Age estimation conducted by the rules of Demirjian and Nolla’s method may detect more advanced stages in minors. Nolla’s and Demirjian’s 2D and 3D imaging present significantly different staging results. Adulthood can only be safely assumed if the third molar is fully matured. In contrary, a vast number of individuals above the age of 18 present immature third molars.

Methods

Study design

The design of this study was a retrospective cross-sectional study of conventional panoramic radiographs and cone beam computer-tomography images of 312 patients aged 13–21 years who were treated in a single University Hospital for either dislocated lower jaw fractures or orthognathic surgery between January 2002 and April 2018.

Sample

312 radiographic images of European patients were analyzed. The study’s cohort contained 127 females (40.7%) and 150 males (59.3%). The cohorts mean age was 16.2 (± 2.1 SD) years. The median was at 17 years. The chronological age for each patient was calculated by subtracting the date of the radiograph diagnostic from the date of birth after having converted both to a decimal age. 4 age groups were defined: Earlier adolescence (EA)—13 to 14 years of age. Adolescence (A)—15 to 16 years of age. Late adolescence (LA)—17 to 18 years of age. Young adults (YA)—19 to 21 years of age.

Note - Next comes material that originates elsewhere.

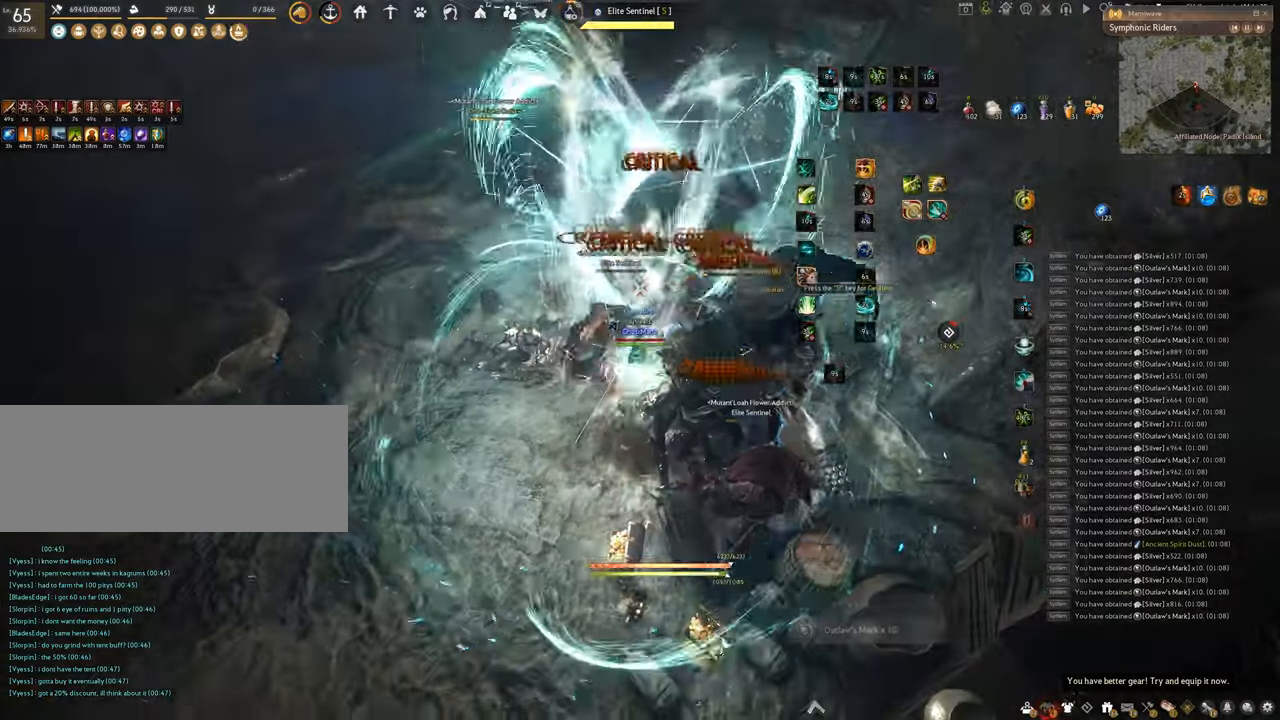
{"keys": ["f", "w"], "mouse": [], "events": []}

Applied staging techniques for dental age determination

The developmental stages of the third molars were assessed according to the principles determined by Nolla[18] and Demirjian[13]. In Nolla’s publication the age was determined by completion of calcification of permanent teeth which is divided into the stages 0–10[18]. In difference to Nolla’s publication, we applied the rules set by Nolla[18] on the development of the third molar to investigated patient’s dental age. Likewise, we applied the method of dental age determination published by Demirjian[13] for the permanent teeth of the lower left jaw (the first incisor to the second molar) on the third molar. In difference to Demirjian’s publication[13], we labeled the stages numbers 1–8. All staging techniques were solely applied in assessment of the lower jaw’s right third molars to maintain uniformity of the data. Two examiners (M.Zk. and L.B.) observed the radiographic images after a period of mutual calibration. To test intra- and inter-examiner reliability, two different examiners staged the development of third molars randomly selected radiographs. Each examiner repeated the process after 4 weeks (intra-examiner), and data from each examiner were compared (inter-examiner) to assess reliability. Two further examiners (J.B. and M.Z.) refereed the results.

Statistics

Data were analyzed using SPSS statistical software (SPSS Version 24.0; IBM, Munich, Germany). For interval-scaled parameters the Bravais–Pearson coefficient was determined for the 2‐tailed correlation. Continuous variables were compared with the non-parametric Mann–Whitney-U, Wilcoxon signed-rank test or Kruskal–Wallis test, as appropriate. The Bonferroni adjustment was used to counteract the problem of multiple comparisons. The level of significance for p-values was set < 0.05. Descriptive analysis was performed as well.

Ethical approval

All procedures performed in studies involving human participants were in accordance with the ethical standards of the institutional and/or national research committee and with the 1964 Helsinki declaration and its later amendments or comparable ethical standards. This study was approved by the local University Clinic of Cologne Germany Ethnic Committee (No.: 19-1525).

Informed consent

Informed consent was obtained from parents/legally authorized representatives in case of minor patients (below 18 years of age) and informed consent was obtained from all other adult patients included in the study.